··· Text passage

Robot-assisted Heller’s myotomy for achalasia in children

Abstract

Abstract Background: Achalasia is rare in children. Surgical options include open, laparoscopic and robotic approaches. However, Heller’s myotomy remains the treatment of choice. This report describes our experience with robot-assisted Heller’s myotomy in children and presents a review of the literature. Methods: Included in this study are children who underwent robot-assisted Heller’s myotomy for esophageal achalasia via the Da Vinci surgical system between 2004 and 2015 at King Saud University Medical City, Riyadh, Saudi Arabia. The medical records of these patients were reviewed for demographic data, presenting symptoms, diagnostic modalities, operative procedures, complications, outcomes and follow-ups. Results: Six patients were identified. The age of the patients at surgery ranged between 2 and 12 years (mean 7.1 years). The most common presenting symptoms were dysphagia, vomiting and nocturnal cough. Contrast swallow and upper gastrointestinal endoscopy established a diagnosis of esophageal achalasia in all of the patients. Four patients underwent esophageal dilatation 2–5 times before the definitive procedure. All patients underwent successful robot-assisted Heller’s myotomy with concomitant partial posterior fundoplication. The postoperative course was uneventful. Five patients had a complete resolution of the symptoms and one patient improved. The follow-up assessments have been consistent and have ranged from 0.5 to 11 years (mean 4.4 years). Conclusion: Robotic-assisted Heller’s myotomy for esophageal achalasia in children is safe and effective and is a suitable alternative to open and laparoscopic approaches.

······
··· Extracted records

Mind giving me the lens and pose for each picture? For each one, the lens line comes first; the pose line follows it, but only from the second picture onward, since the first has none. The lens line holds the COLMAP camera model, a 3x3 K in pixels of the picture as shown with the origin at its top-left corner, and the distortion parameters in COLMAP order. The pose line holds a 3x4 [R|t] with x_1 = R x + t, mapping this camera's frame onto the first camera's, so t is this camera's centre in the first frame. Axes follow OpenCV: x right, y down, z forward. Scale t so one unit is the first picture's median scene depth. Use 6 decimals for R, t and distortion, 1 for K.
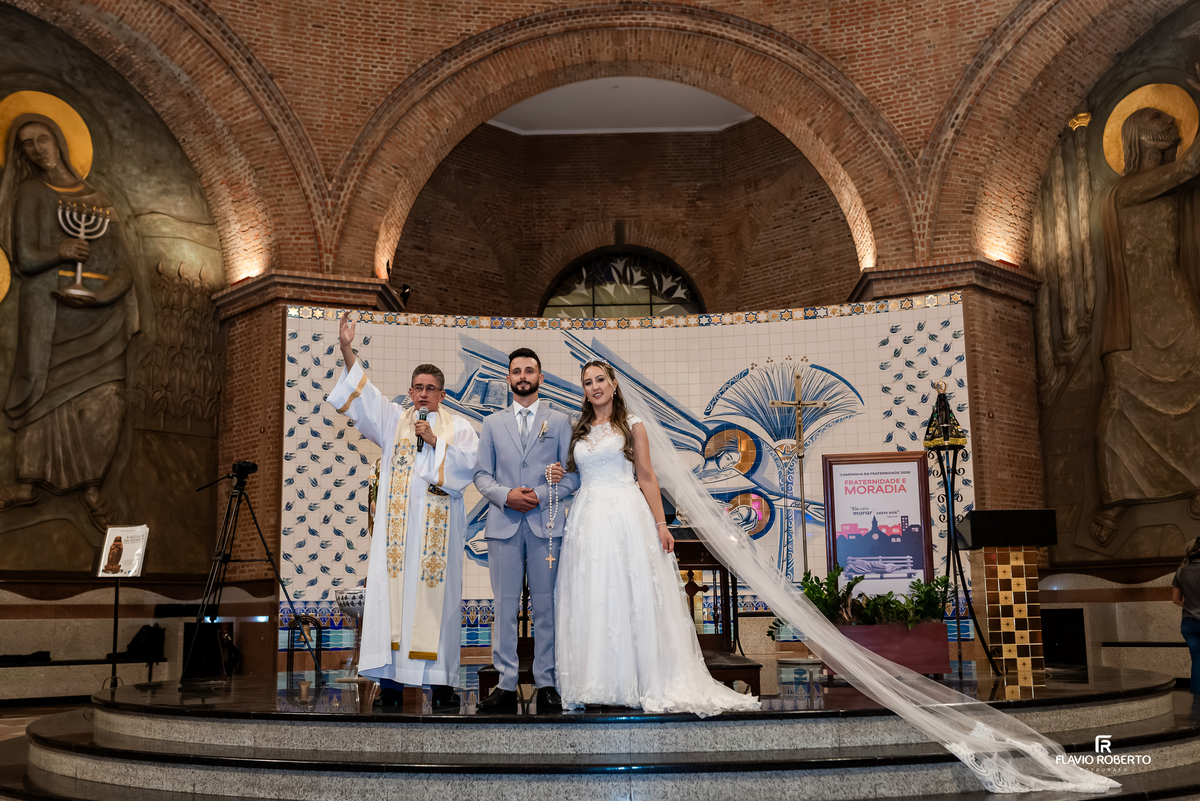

······
··· Extracted records

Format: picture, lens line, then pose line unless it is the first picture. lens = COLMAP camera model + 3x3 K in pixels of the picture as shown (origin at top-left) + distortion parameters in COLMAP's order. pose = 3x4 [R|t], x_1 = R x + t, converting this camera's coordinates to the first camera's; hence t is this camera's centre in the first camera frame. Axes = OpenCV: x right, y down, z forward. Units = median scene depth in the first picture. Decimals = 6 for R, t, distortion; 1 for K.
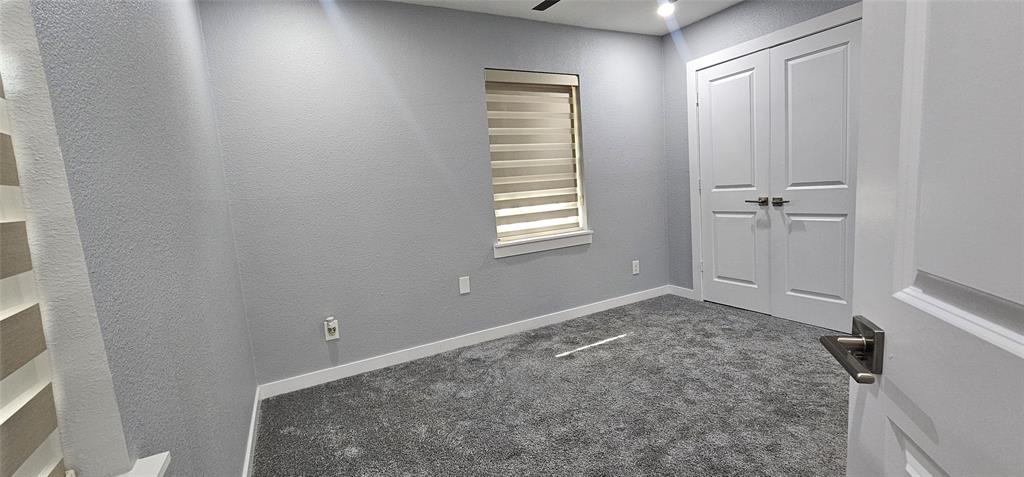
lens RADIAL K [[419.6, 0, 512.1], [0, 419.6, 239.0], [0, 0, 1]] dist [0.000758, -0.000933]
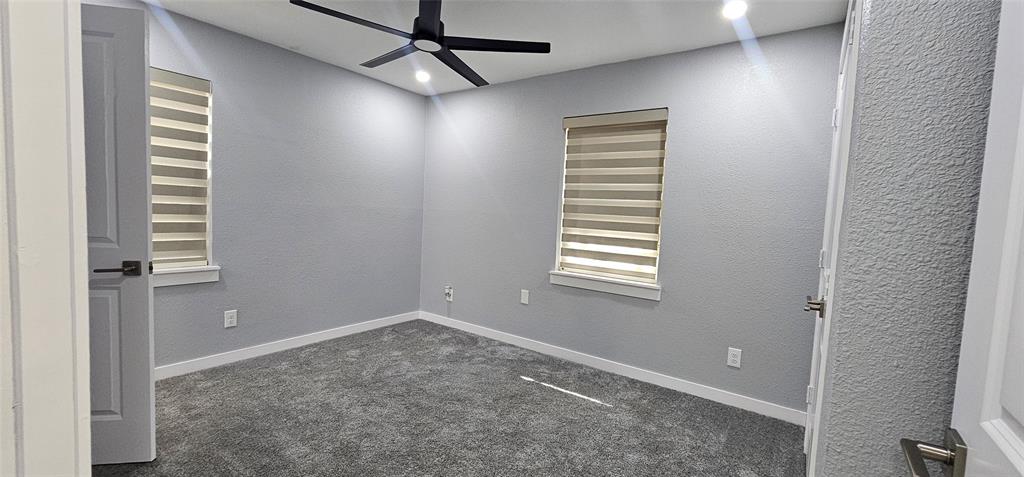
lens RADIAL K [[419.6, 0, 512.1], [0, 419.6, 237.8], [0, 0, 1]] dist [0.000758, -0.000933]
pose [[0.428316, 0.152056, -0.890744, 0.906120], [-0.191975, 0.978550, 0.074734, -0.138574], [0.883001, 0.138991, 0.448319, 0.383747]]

······

§ **Description of the task**: According to the abstract on robot-assisted Heller's myotomy in children, how many patients had a complete resolution of their symptoms? The records are separate material with no connection to the text.

§ **Answer below**: Five patients had a complete resolution of their symptoms.